The rain/snow line seemed low on Sunday morning. As the UTA passed the soggy dark embankments around Tanner's Flat, it's windshield flattening big drops of rain, I remembered how spring skiing, from a Wasatch perspective, is already here. Just above that however, the precip began flecking the windshield. That dendrit-ic transformation is what I wanted to seed. Once the Birds were dropped off at the compound, the bus emptied out and its temperature dropped considerably. I was back in winter.

Riding the bus to Alta changes something in me. Driving my car up the canyon has become like spending the night with a beautiful woman that happens to have hairy armpits. Regardless of how great she is, there is no way possible I am looking forward to that part of her. So even though riding UTA burns an extra 30 minutes in stops and the ski rack seemed to be designed by someone under the impression that Little Cottonwood is straight-- with zero incline-- and that skis possess a physics-defying quality of inertia, I love it. I realized it adds a little bit of anticipatory euphoria. If you've ever been to Disney World as a child, you have likely ridden the monorail from the parking lot or your lodging, into the park. Is there any greater build up in a young mind? Knowing at the end of that monorail will be a life-size Goofy, idiot proof cars you can kind-of drive and the philosophical realization that it is a small world after all.

I still couldn't seem to
stay high enough.

Somehow, the Wildcat gods smiled on me this past Sunday morning. Because about 5 minutes after I got into line, the rubes began to figure out the line at Collins was exponentially longer than what as building up at Alta's quaint little fixed double. And in fact, a rather saintly local identified a single near the top of the cue for me and I jumped all the way up to 3rd position, easily the highest I have ever been at a lift at Alta. The snow was falling, everything looked pretty well covered in cream and after the two chairs in front of me unloaded and took the path of least resistance down the runs directly under the top of the chair, I had the rare pleasure of being the first one down Punch Bowl and into the western perimeters of Wildcat. The initial turns were a little rough; the heavily trafficked areas had some lumps, but as I cut my route into Wildcat Bowl I realized that more snow fell overnight than I expected.

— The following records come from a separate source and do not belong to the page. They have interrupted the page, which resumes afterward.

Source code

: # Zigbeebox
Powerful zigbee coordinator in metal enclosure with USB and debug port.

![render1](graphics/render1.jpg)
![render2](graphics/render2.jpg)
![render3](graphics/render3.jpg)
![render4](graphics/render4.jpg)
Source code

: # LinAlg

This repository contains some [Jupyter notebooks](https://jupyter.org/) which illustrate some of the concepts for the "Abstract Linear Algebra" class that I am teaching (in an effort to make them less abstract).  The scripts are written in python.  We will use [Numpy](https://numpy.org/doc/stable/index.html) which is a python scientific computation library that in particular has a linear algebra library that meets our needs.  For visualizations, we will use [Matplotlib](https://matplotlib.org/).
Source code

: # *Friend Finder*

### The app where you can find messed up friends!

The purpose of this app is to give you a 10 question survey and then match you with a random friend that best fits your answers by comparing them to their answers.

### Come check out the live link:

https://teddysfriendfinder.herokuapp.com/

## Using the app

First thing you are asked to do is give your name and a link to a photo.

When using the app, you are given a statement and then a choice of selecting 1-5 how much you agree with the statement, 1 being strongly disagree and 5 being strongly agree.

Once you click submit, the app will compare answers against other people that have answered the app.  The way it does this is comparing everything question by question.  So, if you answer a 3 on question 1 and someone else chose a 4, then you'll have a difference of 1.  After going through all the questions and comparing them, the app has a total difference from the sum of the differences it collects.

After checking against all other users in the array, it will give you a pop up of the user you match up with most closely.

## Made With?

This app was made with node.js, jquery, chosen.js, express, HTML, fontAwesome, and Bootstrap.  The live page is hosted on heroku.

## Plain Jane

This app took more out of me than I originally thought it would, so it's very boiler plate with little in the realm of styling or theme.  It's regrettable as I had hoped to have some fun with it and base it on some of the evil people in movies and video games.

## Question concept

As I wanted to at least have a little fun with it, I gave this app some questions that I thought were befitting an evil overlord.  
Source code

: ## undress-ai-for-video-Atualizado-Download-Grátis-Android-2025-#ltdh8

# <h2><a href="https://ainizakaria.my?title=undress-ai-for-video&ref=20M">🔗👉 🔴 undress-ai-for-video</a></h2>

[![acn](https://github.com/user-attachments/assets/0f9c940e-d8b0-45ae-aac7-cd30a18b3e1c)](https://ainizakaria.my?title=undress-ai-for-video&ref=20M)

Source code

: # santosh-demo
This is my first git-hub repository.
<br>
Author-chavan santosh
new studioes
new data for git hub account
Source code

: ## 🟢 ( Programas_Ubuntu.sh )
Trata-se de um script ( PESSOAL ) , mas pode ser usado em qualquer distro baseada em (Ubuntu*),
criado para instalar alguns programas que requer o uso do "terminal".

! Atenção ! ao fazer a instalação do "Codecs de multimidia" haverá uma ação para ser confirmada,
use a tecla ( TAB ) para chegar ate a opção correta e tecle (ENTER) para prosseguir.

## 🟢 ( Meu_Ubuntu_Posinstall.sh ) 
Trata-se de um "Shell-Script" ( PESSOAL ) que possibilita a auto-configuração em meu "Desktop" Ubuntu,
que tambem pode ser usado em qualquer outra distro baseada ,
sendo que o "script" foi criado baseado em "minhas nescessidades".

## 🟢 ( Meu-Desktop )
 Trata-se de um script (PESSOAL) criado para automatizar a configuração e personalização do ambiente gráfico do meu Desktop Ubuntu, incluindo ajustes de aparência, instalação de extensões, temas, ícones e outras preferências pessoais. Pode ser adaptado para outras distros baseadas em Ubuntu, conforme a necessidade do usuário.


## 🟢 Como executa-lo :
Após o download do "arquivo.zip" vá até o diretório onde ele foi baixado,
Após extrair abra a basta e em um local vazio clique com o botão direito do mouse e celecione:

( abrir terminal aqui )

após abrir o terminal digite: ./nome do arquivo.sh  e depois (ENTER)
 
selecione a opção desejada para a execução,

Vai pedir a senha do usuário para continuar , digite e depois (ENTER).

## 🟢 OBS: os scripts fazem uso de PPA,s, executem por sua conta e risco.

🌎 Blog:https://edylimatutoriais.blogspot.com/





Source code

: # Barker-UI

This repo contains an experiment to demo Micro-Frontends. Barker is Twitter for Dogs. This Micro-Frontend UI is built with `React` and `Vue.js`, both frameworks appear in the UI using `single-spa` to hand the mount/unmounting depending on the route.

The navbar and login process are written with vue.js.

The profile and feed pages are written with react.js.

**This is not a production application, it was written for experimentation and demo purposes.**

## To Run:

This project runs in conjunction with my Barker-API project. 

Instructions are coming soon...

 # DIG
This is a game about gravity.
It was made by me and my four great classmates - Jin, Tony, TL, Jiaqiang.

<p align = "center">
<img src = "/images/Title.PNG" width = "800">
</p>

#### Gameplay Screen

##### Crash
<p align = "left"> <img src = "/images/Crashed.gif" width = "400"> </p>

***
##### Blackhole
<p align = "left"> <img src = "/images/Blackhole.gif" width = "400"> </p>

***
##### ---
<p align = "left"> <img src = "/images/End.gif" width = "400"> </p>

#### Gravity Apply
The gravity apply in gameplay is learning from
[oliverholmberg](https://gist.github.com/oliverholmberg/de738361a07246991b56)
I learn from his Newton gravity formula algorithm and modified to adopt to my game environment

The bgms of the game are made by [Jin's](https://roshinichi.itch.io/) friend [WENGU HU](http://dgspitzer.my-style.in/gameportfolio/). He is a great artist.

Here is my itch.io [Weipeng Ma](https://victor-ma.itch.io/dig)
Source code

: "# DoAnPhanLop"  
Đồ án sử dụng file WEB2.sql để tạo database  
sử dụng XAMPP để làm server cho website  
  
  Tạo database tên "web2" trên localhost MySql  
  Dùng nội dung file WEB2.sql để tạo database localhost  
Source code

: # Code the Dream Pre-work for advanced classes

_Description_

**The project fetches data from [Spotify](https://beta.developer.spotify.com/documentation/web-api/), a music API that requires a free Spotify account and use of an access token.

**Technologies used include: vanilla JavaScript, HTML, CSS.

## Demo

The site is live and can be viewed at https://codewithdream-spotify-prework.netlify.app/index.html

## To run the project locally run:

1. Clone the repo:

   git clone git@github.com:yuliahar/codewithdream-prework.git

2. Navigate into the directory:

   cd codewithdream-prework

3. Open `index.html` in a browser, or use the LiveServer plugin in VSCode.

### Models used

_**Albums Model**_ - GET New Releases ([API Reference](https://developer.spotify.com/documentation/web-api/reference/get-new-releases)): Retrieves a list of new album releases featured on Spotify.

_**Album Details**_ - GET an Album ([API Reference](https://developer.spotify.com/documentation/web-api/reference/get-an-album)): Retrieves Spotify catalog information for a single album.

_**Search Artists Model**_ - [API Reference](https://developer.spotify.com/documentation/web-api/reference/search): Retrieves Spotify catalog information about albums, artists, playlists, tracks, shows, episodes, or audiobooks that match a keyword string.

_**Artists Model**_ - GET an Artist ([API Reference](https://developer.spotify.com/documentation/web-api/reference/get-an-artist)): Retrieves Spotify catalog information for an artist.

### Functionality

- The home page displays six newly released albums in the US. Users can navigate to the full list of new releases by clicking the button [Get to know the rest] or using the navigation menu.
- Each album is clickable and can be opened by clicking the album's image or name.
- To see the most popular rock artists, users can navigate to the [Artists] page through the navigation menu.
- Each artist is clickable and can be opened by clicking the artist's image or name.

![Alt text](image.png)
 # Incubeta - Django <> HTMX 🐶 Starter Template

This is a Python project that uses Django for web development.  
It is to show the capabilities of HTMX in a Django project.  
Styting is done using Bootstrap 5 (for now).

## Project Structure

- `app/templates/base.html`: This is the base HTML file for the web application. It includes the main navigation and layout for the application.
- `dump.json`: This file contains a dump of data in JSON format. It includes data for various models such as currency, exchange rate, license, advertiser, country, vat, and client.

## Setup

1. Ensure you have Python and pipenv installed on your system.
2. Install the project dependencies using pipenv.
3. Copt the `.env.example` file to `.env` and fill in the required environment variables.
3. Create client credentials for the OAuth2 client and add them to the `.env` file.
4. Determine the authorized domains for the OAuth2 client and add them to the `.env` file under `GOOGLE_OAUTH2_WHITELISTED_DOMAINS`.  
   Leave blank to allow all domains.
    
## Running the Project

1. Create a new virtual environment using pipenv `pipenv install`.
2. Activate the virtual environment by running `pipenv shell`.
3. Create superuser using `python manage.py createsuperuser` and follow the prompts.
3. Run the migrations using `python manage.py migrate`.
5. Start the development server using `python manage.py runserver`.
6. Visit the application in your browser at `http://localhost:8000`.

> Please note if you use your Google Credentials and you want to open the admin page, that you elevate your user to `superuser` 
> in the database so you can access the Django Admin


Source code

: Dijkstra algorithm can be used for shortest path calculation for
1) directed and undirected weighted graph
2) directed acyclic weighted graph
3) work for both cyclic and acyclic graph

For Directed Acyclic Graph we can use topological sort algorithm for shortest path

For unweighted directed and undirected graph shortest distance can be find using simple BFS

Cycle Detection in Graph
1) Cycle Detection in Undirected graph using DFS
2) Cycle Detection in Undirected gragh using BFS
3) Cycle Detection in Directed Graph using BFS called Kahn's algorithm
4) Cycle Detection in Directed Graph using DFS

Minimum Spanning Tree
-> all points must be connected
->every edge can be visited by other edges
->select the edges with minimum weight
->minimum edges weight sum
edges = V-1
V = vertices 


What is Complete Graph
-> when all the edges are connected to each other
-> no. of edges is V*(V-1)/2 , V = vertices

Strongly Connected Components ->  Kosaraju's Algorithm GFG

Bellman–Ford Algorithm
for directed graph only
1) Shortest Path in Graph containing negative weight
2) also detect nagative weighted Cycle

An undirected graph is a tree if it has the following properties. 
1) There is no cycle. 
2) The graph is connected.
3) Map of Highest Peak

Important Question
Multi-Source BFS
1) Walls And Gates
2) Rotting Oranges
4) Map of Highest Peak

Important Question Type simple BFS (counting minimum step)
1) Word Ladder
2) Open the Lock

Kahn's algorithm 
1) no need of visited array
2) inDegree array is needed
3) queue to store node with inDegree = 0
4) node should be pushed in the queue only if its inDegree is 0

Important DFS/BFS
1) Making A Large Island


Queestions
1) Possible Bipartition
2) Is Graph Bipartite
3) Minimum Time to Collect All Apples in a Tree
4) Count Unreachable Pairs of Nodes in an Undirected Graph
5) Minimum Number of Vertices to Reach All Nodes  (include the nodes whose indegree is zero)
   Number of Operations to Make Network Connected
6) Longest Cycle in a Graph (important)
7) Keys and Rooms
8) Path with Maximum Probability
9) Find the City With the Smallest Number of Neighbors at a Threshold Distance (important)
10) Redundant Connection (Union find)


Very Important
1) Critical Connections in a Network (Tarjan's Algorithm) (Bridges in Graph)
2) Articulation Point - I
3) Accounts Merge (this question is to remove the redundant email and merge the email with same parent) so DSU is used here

I was worried I was going to regret not skiing Saturday, and since I can only tolerate so much of a holiday crowd, I chose to ski Sunday, and that choice seemed just fine.

I began to feel the effects of Saturday's bike ride, my first of 2017, in my legs after I incredibly had to be the first one to put in a high traverse across Punch Bowl to get to the ridge that follows the resort boundary. There were some covered tracks that looked like they were set down by patrol in the AM, but they must have come down from the ammo shack on the knob above. So I trudged through, raised my heart rate and was rewarded with the pleasure of swooping in like a hawk on the skiers taking the low route.

The new skis should not get used to this much
snow on this stretch.
After two laps like that where I felt like I was in my own little tree house, I took a break and then took a lap up Collins. Gunsight sounded good, and since the diminishing visibility and new snow might make it hard for me to approach the notch from the High T, I decided I would take the Backside traverse which instead requires an immediate side-step right from the lift ramp, but the ability to ski down to the Gunsight climb instead of trying to step up to the climb. I've been doing this more lately, even though it requires using a rope to circumnavigate a small cliff band that has a two ski width passage along the rock. Once again, no one seemed interested in doing this, so I was shocked by two things. One, that in the section on the cliff band where I had to hold on to the rope for balance, I could actually ski instead of gently tiptoe along with my skis-- there was enough snow. And the second surprise is that no one had been up Gunsight in a while. There were some tracks on the uptrack, but they looked like they had been covered for most of the day. Once again, I was sitting on top of the world while rats raced below me. Once I got the top of Gunsight, the winds kicked up. Alone.



The day before, my father-in-law was skiing at Alta and sent me this picture of the rubes lined up for Devil's Castle. Glad that I can still find my way to a few spots that need to be earned.